Impianti dentali e parodontite
Fino a poco tempo fa, nel caso di paziente affetto da parodontite, si procedeva all’estrazione dei denti compromessi e, solo una volta che i tessuti si erano sfiammati si poteva procedere al posizionamento degli impianti dentali. Il tempo impiegato dai tessuto per stabilizzarsi dopo l’infiammazione era circa due mesi, periodo nel quale il paziente doveva stare senza denti oppure portare una protesi. Era sconsigliata infatti l’installazione di impianti a carico immediato per i casi con infezione.
Interventi tradizionali
Oggi è possibile garantire il posizionamento degli impianti anche sui supporti dentali a rischio come quelli dei pazienti con piorrea. Gli interventi tradizionali solitamente si sviluppano secondo due fasi. Durante la prima fase si preparano le mandibole e le mascelle ad accogliere gli impianti, mentre nella seconda si procede all’avvitamento dei ponti o delle corone dentali che sostituiranno i denti.

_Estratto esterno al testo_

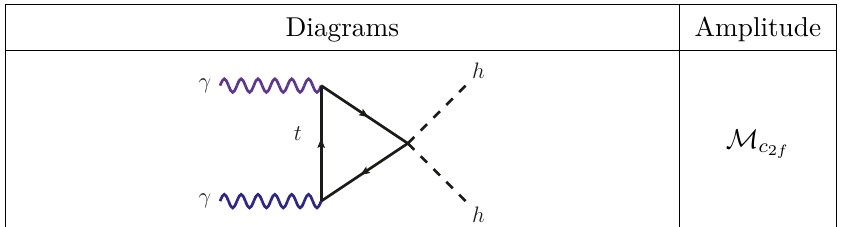
Table 2 . The 3 benchmarks for the Higgs couplings as a function of ξ = v 2 /f 2 ≡ sin 2 θ , with θ the misalignment angle [29, 30].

Tipologie di impianto dentale
L’implantologia moderna si serve di impianti endossei fissi per sostituire le radici dei denti che sono venuti a mancare. Si può dire quindi che queste strutture siano una radice artificiale sostitutiva del dente che è stato estratto. Gli impianti dentali permettono l’osteointegrazione, ricreando una continuità tra le gengive e le strutture ossee del paziente. La loro applicazione non è dolorosa e il materiale in titanio garantisce una percentuale bassa di rigetto nei soggetti. I tipi di impianto dentale generalmente usati sono di due tipi: sommersi o transmucosi. Quelli sommersi vengono posti sotto la mucosa della bocca, mentre i transmucosi vengono fuori dalla mucosa e rendono possibile l’immediata preparazione della bocca alla protesi.
Tecnica implantare
Una delle tecniche più usate oggi per l’impiantologia in paziente con parodontite è quella implantare. Questa tecnica consente di ridurre le fasi per posizionare l’impianto, in quanto permette di applicare le corone dentali subito dopo aver sistemato la struttura su mascelle e mandibole. L’unico limite della tecnica implantare è che può essere applicata solo nei pazienti la cui paradontite non abbia ancora manifestato infezione o infiammazione, in modo da non compromettere in nessun modo l’intervento e la sua funzionalità. L’implantoprotesi più recente è detta microinvasiva e punta ad offrire ai pazienti il massimo del comfort possibile. La tecnica microinvasiva mira a valutare ogni caso attentamente, visto che non sempre è necessario ricorrere ad incisioni o allo scollamento dei tessuti. Con questo metodo il posizionamento degli impianti richiede brevi tempi di attesa procurando un dolore minimo, talvolta anche inesistente.
Rigenerazione ossea
Un’altra soluzione per la paradontite potrebbe essere la terapia parodontale laser. Gli specialisti possono con questa tecnica tenere sotto controllo le infezioni ed inserire gli impianti anche per i pazienti che hanno ormai contratto infezioni gravi. Questo trattamento è reso possibile grazie al laser, che riesce anche a rigenerare l’osso compromessosi nei casi più gravi di piorrea, grazie all’nserimento di innesti nella struttura ossea.